Problem: Please tally the lines below that contain the word "synopsys" and reply with the total alone.
——
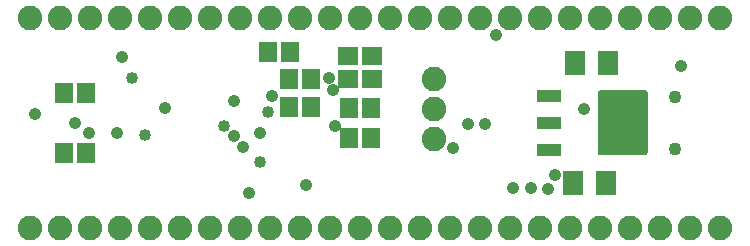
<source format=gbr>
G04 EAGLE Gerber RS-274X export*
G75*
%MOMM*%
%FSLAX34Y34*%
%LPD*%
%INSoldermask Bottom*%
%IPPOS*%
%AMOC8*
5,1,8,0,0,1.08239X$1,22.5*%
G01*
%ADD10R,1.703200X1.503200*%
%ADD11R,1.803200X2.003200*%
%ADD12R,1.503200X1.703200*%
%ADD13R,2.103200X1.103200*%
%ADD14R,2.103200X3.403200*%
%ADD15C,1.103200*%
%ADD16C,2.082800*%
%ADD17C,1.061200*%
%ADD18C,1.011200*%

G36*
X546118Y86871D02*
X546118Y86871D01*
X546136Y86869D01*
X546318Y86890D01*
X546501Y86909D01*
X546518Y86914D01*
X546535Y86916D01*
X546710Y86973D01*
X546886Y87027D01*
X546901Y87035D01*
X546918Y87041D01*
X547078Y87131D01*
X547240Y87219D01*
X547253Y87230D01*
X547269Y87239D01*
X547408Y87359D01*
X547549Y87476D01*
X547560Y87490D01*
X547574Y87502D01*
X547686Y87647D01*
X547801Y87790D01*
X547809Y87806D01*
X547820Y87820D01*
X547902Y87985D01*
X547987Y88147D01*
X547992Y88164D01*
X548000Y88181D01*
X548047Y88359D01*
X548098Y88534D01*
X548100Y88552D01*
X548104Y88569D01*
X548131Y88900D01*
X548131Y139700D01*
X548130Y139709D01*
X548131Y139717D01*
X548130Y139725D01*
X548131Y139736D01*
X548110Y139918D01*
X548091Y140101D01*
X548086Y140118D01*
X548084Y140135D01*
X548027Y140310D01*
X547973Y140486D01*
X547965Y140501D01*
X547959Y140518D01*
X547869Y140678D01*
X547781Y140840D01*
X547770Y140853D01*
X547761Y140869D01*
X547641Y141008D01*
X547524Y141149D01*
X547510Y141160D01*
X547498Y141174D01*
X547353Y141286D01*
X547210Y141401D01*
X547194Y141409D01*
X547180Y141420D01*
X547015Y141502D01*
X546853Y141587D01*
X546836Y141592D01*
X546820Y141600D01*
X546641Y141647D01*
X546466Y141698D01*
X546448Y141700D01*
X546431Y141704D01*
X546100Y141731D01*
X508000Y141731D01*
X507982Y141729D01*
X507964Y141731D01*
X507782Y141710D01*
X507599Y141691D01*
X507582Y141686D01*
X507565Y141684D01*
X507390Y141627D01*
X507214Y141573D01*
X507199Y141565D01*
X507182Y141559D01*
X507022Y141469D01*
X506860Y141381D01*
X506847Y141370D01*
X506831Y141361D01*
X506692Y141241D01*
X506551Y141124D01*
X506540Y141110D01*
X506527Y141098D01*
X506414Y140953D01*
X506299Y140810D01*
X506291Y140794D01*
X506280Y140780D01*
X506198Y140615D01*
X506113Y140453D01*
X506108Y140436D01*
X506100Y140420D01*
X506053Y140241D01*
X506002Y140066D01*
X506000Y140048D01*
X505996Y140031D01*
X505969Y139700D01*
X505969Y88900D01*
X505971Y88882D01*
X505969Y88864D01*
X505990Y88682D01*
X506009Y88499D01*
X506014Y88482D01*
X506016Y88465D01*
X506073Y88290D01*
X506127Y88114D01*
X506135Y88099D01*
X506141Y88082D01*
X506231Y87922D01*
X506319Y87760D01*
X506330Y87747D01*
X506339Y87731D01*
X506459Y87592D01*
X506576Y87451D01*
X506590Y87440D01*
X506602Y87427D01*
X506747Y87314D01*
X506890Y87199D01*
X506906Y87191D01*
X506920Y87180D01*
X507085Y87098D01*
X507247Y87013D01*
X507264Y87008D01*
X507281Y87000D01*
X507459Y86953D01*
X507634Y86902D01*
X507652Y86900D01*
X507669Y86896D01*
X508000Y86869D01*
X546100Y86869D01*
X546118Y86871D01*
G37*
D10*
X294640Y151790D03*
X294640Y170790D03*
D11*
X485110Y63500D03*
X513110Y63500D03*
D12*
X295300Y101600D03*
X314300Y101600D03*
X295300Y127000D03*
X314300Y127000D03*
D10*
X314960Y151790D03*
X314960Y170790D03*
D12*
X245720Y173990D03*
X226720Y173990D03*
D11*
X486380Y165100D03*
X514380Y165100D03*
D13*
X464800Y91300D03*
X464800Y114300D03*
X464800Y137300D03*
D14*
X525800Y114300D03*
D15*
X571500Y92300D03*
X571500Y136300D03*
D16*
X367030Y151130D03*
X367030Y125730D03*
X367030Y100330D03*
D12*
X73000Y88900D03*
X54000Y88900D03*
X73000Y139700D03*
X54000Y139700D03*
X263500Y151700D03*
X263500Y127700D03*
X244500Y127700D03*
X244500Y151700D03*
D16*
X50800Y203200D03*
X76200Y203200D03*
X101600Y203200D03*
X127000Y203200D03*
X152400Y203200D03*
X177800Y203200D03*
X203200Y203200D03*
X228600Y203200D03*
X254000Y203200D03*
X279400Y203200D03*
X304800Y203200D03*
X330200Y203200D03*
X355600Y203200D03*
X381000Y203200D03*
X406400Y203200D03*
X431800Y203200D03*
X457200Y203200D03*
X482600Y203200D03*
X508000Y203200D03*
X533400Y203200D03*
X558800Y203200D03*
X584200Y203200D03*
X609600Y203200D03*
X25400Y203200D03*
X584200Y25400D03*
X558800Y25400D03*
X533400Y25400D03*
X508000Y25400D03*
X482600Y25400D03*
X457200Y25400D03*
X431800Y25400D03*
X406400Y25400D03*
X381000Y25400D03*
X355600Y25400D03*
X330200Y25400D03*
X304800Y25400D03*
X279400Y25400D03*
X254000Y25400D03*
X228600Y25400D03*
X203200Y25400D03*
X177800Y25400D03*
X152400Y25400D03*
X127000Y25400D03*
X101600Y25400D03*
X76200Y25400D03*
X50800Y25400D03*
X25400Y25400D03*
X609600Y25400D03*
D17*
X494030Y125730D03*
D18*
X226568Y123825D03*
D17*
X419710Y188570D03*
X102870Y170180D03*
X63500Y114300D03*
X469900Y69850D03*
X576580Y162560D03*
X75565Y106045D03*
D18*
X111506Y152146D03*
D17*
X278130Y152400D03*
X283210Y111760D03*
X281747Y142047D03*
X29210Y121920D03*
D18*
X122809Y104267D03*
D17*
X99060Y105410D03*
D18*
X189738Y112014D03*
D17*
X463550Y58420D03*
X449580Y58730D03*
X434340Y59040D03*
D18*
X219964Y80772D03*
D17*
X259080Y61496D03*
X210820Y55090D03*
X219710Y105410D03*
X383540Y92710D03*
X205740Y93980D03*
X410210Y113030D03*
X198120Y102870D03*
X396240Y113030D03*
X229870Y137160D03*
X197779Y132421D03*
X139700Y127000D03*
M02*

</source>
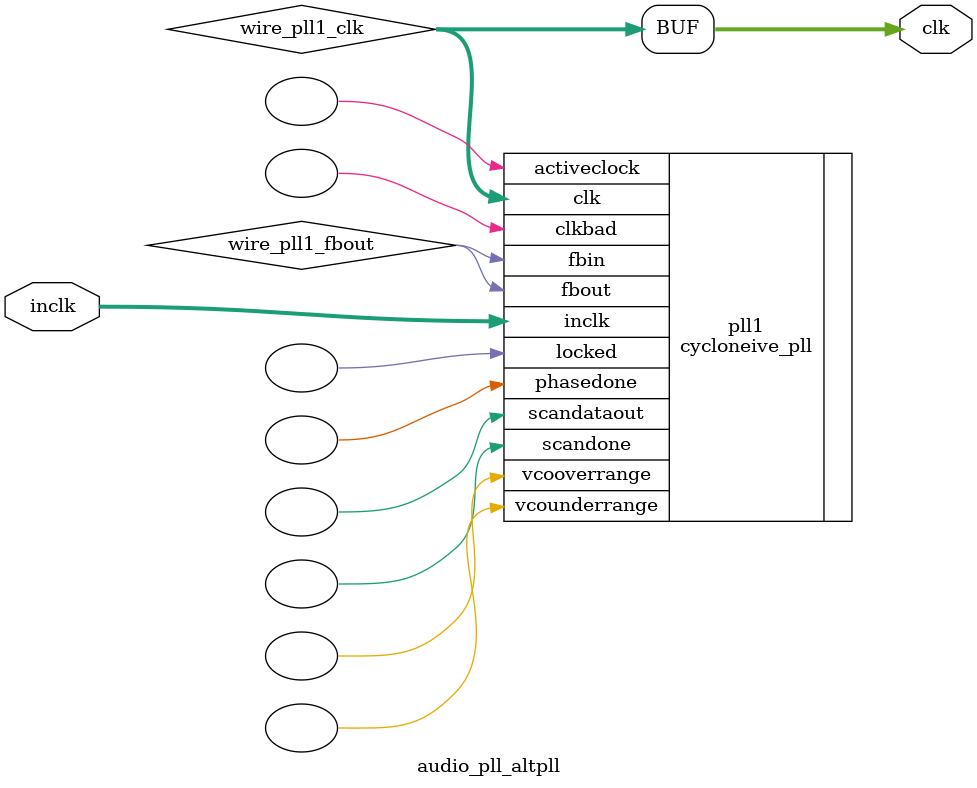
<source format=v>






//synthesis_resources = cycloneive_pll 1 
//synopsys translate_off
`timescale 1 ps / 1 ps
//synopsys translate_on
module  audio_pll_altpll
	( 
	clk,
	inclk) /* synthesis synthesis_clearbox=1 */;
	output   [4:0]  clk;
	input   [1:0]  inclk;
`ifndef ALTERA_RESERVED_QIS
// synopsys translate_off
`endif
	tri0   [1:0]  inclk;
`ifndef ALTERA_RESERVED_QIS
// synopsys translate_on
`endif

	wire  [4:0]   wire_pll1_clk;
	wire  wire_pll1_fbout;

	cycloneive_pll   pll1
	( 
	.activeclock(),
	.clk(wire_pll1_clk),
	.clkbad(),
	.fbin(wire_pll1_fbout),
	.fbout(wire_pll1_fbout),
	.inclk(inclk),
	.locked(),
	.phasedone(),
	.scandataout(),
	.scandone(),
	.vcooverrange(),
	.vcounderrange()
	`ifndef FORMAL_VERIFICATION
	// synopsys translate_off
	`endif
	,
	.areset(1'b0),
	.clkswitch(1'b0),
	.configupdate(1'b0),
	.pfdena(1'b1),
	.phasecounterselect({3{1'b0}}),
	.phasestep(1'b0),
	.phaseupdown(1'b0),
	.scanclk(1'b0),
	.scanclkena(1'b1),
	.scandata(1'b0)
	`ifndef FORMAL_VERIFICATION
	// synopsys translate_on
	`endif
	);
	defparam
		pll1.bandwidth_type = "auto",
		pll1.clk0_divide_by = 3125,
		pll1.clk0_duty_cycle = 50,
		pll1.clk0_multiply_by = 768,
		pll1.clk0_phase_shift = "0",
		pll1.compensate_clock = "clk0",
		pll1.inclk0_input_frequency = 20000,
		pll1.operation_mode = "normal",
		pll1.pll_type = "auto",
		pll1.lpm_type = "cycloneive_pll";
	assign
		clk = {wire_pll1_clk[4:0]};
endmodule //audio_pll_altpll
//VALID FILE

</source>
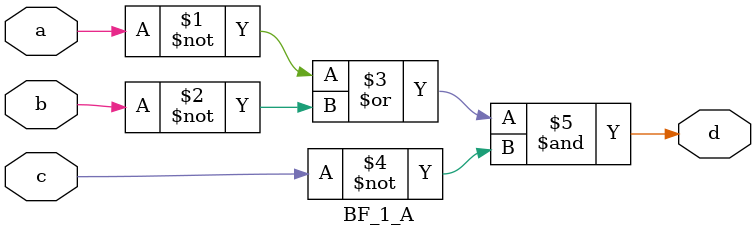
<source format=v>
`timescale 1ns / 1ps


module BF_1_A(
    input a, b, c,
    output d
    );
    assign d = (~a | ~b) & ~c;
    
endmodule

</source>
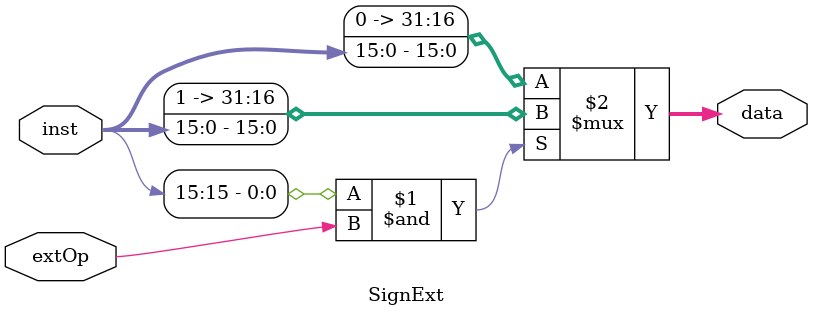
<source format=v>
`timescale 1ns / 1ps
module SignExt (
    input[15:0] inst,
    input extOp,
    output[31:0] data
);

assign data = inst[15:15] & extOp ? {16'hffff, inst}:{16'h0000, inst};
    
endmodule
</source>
——
Answer section: 6